ABOUT THIS TASK: Under this task are some entries; return every one of them exactly.

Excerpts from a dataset
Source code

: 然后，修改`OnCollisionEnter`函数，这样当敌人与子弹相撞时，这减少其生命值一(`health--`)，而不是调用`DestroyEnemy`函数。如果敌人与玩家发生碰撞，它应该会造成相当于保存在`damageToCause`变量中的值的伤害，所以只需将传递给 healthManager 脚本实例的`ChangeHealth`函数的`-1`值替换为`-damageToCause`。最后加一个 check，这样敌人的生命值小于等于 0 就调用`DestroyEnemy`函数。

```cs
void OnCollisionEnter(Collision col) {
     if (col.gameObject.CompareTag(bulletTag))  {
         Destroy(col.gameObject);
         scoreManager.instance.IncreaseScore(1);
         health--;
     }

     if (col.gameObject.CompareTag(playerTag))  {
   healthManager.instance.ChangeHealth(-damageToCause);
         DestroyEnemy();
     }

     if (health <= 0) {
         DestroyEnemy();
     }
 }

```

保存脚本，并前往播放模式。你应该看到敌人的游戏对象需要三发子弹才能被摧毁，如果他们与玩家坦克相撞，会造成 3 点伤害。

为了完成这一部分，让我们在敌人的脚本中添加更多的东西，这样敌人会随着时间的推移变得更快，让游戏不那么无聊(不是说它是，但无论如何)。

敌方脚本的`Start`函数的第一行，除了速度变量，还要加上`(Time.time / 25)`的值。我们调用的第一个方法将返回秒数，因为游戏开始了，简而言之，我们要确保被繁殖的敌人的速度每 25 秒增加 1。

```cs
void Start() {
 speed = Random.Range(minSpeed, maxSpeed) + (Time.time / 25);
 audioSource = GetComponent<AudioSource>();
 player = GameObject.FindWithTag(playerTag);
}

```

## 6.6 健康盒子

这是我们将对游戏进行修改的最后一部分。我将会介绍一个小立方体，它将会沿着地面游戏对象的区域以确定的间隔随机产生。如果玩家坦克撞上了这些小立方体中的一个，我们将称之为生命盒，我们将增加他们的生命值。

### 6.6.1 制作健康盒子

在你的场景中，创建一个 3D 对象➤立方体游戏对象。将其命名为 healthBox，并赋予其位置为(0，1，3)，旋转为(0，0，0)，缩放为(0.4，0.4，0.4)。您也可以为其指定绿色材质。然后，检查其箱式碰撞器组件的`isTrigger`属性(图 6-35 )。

EXERCISE ANSWER:
Source code

: 然后，修改`OnCollisionEnter`函数，这样当敌人与子弹相撞时，这减少其生命值一(`health--`)，而不是调用`DestroyEnemy`函数。如果敌人与玩家发生碰撞，它应该会造成相当于保存在`damageToCause`变量中的值的伤害，所以只需将传递给 healthManager 脚本实例的`ChangeHealth`函数的`-1`值替换为`-damageToCause`。最后加一个 check，这样敌人的生命值小于等于 0 就调用`DestroyEnemy`函数。

```cs
void OnCollisionEnter(Collision col) {
     if (col.gameObject.CompareTag(bulletTag))  {
         Destroy(col.gameObject);
         scoreManager.instance.IncreaseScore(1);
         health--;
     }

     if (col.gameObject.CompareTag(playerTag))  {
   healthManager.instance.ChangeHealth(-damageToCause);
         DestroyEnemy();
     }

     if (health <= 0) {
         DestroyEnemy();
     }
 }

```

保存脚本，并前往播放模式。你应该看到敌人的游戏对象需要三发子弹才能被摧毁，如果他们与玩家坦克相撞，会造成 3 点伤害。

为了完成这一部分，让我们在敌人的脚本中添加更多的东西，这样敌人会随着时间的推移变得更快，让游戏不那么无聊(不是说它是，但无论如何)。

敌方脚本的`Start`函数的第一行，除了速度变量，还要加上`(Time.time / 25)`的值。我们调用的第一个方法将返回秒数，因为游戏开始了，简而言之，我们要确保被繁殖的敌人的速度每 25 秒增加 1。

```cs
void Start() {
 speed = Random.Range(minSpeed, maxSpeed) + (Time.time / 25);
 audioSource = GetComponent<AudioSource>();
 player = GameObject.FindWithTag(playerTag);
}

```

## 6.6 健康盒子

这是我们将对游戏进行修改的最后一部分。我将会介绍一个小立方体，它将会沿着地面游戏对象的区域以确定的间隔随机产生。如果玩家坦克撞上了这些小立方体中的一个，我们将称之为生命盒，我们将增加他们的生命值。

### 6.6.1 制作健康盒子

在你的场景中，创建一个 3D 对象➤立方体游戏对象。将其命名为 healthBox，并赋予其位置为(0，1，3)，旋转为(0，0，0)，缩放为(0.4，0.4，0.4)。您也可以为其指定绿色材质。然后，检查其箱式碰撞器组件的`isTrigger`属性(图 6-35 )。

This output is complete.